• [What is expected]:
Search the listing below for the string "lines" and show each line that contains it.

• [Raw data]:
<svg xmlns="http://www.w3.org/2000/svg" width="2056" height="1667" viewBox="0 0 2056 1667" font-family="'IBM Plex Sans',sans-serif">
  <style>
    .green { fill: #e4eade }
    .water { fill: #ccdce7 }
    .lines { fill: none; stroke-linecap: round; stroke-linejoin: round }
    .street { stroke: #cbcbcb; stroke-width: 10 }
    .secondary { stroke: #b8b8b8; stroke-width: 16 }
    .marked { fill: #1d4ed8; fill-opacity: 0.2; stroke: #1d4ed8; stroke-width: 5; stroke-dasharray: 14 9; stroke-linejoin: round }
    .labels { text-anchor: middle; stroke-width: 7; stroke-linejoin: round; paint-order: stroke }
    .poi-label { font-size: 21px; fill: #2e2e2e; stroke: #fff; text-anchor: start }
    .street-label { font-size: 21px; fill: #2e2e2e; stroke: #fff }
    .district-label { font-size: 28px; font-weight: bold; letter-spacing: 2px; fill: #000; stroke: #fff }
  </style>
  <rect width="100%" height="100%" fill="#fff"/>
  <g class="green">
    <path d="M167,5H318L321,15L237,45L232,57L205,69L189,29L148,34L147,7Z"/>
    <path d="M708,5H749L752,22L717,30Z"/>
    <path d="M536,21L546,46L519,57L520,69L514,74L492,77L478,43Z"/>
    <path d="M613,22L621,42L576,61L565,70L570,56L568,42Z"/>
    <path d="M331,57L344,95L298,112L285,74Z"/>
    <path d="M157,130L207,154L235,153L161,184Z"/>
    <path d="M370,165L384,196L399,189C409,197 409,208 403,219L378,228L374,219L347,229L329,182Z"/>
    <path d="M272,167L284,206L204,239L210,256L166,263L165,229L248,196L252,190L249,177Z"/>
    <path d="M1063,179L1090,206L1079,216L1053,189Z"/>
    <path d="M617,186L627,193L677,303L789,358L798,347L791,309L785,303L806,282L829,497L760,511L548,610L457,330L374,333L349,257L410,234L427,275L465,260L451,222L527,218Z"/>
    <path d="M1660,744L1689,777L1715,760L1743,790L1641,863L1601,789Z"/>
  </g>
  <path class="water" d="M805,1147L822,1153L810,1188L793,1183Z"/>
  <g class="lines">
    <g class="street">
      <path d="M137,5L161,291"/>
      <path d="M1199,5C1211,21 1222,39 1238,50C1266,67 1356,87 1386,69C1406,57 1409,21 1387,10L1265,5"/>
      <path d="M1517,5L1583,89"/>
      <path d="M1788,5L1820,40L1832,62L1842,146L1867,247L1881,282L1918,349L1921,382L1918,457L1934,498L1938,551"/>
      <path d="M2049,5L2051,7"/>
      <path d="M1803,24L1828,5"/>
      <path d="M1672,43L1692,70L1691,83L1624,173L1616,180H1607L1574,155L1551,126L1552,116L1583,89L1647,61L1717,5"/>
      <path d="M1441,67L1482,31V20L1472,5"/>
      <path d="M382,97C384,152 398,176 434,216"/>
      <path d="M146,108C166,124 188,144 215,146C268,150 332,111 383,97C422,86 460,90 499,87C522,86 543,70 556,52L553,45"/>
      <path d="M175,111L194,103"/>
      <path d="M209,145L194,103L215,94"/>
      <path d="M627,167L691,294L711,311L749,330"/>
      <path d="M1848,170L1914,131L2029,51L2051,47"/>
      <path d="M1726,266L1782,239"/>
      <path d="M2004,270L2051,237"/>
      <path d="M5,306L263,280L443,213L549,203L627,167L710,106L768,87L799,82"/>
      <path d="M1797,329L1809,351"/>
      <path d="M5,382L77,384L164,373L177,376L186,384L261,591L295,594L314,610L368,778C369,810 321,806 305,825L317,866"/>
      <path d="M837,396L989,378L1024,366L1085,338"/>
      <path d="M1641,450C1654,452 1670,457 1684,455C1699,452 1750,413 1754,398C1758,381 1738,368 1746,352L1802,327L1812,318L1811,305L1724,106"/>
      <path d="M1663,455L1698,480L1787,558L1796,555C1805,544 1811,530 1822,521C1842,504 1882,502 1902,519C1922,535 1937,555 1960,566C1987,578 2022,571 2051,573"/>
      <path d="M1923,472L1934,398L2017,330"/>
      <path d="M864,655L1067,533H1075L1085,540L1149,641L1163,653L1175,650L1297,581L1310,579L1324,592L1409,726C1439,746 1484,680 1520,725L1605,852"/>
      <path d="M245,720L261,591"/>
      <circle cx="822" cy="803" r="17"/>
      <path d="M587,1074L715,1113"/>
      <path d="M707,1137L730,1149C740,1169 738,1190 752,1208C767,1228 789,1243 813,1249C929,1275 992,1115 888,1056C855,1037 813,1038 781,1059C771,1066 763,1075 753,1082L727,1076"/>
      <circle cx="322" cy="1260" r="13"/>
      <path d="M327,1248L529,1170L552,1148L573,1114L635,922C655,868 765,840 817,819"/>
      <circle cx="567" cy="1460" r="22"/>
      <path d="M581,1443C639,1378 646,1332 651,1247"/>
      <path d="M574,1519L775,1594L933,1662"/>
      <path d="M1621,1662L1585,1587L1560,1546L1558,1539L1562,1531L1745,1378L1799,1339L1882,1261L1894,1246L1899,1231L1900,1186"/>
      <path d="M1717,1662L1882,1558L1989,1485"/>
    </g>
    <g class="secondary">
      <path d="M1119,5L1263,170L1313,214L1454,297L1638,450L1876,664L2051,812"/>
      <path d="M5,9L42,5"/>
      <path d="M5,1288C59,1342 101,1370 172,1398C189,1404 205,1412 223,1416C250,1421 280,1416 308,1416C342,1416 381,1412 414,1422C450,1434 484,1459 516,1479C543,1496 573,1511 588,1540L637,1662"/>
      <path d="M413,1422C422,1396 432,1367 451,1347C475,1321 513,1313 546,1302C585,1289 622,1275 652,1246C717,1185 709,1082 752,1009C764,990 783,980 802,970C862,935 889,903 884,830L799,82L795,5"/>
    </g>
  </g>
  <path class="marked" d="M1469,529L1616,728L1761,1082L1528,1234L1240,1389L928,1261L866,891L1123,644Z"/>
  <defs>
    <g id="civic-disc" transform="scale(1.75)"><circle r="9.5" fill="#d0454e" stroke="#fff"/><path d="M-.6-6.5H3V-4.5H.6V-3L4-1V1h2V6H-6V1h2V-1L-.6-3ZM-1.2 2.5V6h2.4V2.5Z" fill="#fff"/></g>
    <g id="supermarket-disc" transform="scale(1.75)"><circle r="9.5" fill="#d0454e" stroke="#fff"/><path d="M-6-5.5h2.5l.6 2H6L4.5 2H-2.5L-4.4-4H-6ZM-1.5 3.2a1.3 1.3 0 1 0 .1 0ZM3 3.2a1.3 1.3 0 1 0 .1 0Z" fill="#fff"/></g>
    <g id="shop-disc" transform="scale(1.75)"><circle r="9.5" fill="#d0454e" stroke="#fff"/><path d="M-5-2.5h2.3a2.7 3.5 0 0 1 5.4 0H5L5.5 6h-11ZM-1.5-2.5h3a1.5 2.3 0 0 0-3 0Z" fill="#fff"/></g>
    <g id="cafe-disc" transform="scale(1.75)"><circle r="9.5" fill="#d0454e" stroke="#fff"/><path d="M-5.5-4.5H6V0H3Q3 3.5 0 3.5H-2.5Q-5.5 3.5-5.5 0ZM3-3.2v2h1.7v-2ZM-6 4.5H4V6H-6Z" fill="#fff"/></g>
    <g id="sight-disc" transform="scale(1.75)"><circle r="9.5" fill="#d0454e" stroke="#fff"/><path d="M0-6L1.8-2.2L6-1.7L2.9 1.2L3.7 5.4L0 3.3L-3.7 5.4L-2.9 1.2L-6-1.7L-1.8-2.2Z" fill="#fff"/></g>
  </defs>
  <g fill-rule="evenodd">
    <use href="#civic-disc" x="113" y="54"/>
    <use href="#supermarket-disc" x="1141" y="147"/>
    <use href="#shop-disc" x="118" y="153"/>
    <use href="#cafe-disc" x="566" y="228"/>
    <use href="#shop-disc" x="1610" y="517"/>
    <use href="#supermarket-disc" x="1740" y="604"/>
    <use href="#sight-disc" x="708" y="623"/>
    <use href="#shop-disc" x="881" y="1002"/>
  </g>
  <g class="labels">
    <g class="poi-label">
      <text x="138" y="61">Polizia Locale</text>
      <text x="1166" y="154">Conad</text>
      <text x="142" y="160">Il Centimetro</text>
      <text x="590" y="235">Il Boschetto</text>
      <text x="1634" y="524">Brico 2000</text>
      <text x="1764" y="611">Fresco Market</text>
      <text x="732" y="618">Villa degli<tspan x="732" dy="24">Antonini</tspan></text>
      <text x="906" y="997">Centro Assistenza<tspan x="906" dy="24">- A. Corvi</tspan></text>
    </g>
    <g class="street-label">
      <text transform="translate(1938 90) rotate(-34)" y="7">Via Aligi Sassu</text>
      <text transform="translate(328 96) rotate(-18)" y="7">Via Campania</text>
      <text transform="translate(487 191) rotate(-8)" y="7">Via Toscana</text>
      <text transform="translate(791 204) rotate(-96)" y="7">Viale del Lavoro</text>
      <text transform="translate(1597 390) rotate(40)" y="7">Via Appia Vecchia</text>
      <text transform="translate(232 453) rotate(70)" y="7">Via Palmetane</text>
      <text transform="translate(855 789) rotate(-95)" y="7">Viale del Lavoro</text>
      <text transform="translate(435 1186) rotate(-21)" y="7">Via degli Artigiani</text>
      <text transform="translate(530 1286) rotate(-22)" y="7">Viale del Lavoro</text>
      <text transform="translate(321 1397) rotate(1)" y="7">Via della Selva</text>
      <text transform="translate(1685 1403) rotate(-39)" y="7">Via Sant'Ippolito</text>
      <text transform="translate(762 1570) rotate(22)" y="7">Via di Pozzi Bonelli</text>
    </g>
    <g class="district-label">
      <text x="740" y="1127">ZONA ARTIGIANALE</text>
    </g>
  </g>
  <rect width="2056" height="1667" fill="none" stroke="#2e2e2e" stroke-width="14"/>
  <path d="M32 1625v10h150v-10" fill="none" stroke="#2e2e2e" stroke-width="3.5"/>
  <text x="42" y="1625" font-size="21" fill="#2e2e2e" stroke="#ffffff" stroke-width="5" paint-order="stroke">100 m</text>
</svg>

• [Reply to the exercise]:
    .lines { fill: none; stroke-linecap: round; stroke-linejoin: round }
  <g class="lines">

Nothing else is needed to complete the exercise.